__Trecho selecionado__:
Entre as descobertas mais preocupantes está o fato de que a varejista online Shein, que recebeu nota “F” no relatório, aumentou suas emissões absolutas em mais de 170% em apenas dois anos – agora emitindo quase tanta poluição por ano quanto todo o Líbano. Em particular, os pesquisadores do relatório observam que a estratégia de lançamento rápido da Shein, ou o ultra fast-fashion, é “alarmante”, principalmente porque envolve o envio de pacotes individuais diretamente aos consumidores por frete aéreo em vez de transporte terrestre ou marítimo.

Outras marcas que receberam nota “F” incluem Boohoo, Aritzia, Columbia e Under Armour, que foram criticadas por não divulgarem metas climáticas ou energéticas significativas e por não relatarem nenhum apoio significativo a iniciativas de descarbonização em suas cadeias de suprimentos.

“O Fossil Free Fashion Scorecard de 2025 deixa claro que a indústria da moda ainda não está tomando as medidas decisivas necessárias para se alinhar às metas climáticas globais”, disse Todd Paglia, diretor-executivo da Stand.earth. “Embora vejamos algumas marcas progredindo, a maioria das outras está perdendo o momento ou se esquivando completamente de sua responsabilidade, o que é alarmante. Além disso, muitas marcas não estão apoiando seus fornecedores na transição para energia limpa, o que significa que o ônus financeiro da transição impacta desproporcionalmente os fabricantes. A indústria tem os recursos para agir, mas, em vez disso, vemos empresas fazendo promessas vazias enquanto continuam seus negócios normalmente. Marcas que lideram o caminho, como a H&M, estão provando que ações significativas são possíveis, mas devem acelerar seus esforços e pressionar seus concorrentes a seguirem o exemplo. Instamos as marcas de moda a publicar planos detalhados de transição climática com marcos intermediários e planos de engajamento com fornecedores, priorizar a eliminação gradual de sintéticos à base de carvão e petróleo e, em vez disso, priorizar energia renovável e materiais sustentáveis, ao mesmo tempo em que apoiam os fornecedores com financiamento e contratos de longo prazo para permitir a descarbonização. Marcas maiores, em particular, podem usar sua força para defender políticas climáticas mais fortes para garantir igualdade de condições e longevidade para todo o setor.”

__Informações fornecidas__:
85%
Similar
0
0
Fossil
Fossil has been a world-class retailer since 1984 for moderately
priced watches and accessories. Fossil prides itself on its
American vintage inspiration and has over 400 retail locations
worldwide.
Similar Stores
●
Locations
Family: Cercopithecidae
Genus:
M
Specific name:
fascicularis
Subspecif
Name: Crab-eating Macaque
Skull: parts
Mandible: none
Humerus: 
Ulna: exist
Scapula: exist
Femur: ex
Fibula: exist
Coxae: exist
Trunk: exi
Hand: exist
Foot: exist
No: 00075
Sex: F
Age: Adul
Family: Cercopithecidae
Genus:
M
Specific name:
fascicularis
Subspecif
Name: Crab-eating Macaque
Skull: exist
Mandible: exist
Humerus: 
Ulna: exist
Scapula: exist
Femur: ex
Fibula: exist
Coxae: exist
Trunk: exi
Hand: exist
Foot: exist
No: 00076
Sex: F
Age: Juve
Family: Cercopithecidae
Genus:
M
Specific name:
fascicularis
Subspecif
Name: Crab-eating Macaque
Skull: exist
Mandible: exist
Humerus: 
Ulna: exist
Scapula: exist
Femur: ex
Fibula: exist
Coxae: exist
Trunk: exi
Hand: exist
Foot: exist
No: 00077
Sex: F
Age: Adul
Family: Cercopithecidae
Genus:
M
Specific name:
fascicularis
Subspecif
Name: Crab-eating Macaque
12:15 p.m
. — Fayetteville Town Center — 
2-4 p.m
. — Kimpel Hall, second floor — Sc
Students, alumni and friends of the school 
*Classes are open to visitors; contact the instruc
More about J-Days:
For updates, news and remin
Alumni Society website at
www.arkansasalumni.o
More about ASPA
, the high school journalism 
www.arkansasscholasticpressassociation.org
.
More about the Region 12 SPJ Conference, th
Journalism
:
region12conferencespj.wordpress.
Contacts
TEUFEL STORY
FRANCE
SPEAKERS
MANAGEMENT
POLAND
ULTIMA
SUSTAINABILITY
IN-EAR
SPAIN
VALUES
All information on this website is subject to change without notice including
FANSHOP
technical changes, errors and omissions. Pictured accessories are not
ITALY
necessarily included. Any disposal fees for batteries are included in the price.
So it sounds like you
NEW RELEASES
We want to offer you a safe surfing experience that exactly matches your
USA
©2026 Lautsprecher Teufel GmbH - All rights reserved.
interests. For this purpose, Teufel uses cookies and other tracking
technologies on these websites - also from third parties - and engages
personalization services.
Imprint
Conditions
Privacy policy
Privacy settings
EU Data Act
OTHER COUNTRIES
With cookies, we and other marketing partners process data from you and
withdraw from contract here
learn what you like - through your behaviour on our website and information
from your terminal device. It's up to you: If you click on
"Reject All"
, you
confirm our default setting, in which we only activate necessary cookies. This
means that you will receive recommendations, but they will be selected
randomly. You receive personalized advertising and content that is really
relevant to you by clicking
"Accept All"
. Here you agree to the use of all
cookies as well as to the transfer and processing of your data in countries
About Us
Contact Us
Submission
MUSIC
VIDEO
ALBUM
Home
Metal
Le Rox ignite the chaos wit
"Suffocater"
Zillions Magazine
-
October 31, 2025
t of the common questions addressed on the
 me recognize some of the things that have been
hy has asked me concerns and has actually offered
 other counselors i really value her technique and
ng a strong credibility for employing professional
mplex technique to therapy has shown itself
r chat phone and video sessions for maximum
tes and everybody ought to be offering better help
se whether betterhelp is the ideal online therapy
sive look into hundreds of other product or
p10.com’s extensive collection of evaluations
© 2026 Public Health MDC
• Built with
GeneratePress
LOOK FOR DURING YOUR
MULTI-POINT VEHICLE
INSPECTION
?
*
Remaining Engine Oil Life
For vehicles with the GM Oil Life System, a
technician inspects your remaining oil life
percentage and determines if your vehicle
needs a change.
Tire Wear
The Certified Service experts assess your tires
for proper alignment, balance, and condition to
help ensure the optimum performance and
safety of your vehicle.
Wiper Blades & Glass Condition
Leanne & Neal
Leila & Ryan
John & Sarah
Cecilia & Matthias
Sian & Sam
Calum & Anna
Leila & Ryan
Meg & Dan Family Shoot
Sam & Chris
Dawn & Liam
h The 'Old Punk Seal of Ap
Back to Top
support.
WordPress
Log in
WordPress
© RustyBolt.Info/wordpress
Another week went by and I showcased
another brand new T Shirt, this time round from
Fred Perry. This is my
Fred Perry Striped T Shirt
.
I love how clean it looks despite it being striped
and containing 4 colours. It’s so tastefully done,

__O que fazer__: De acordo com o trecho selecionado, em quanto a Shein aumentou suas emissões absolutas e em que período?

__Solução redigida__: Em mais de 170%, em apenas dois anos.